In spite of all this dark misfortune and luck, we are still the best fans in the NBA. That’s not a point to be argued.

Any CEO, ad or PR person who has the time and money should be painstakingly researching this phenomenon. People follow these organizations with extreme passion on a consistent, daily basis, however, nothing is really at stake. Even if the organization treats their fans like dirt, even if the organization is in crumbling disrepair, people will latch to your cause, so long as it is to create a fantastic sports team. Only social movements and nations are followed with such passionate fervor.

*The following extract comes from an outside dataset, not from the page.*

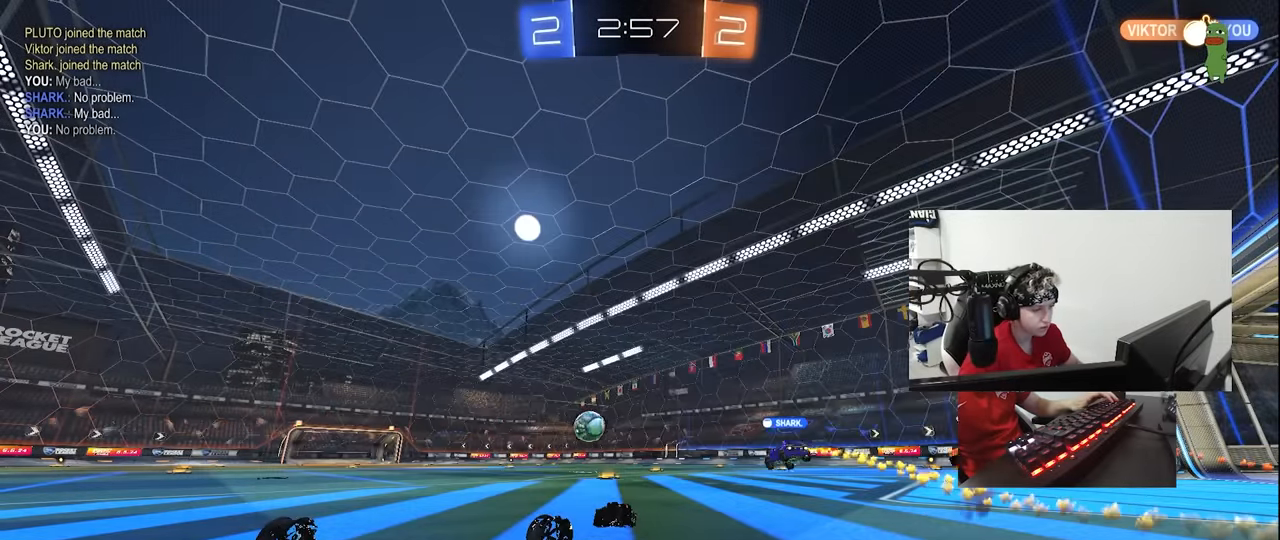
{"keys": [], "mouse": [], "events": []}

My question: what triggers people to go so insane for such an organization and practice that means so little? If people go this crazy for sports teams, Occupy leaders should be ashamed. Leaders, brands and ad/PR agencies everywhere should be ashamed.

My point is, that if you can work people into a frenzy over a sports team, you can really get them stoked on just about anything with the proper branding, PR and advertising. Especially with the right people speaking for your cause.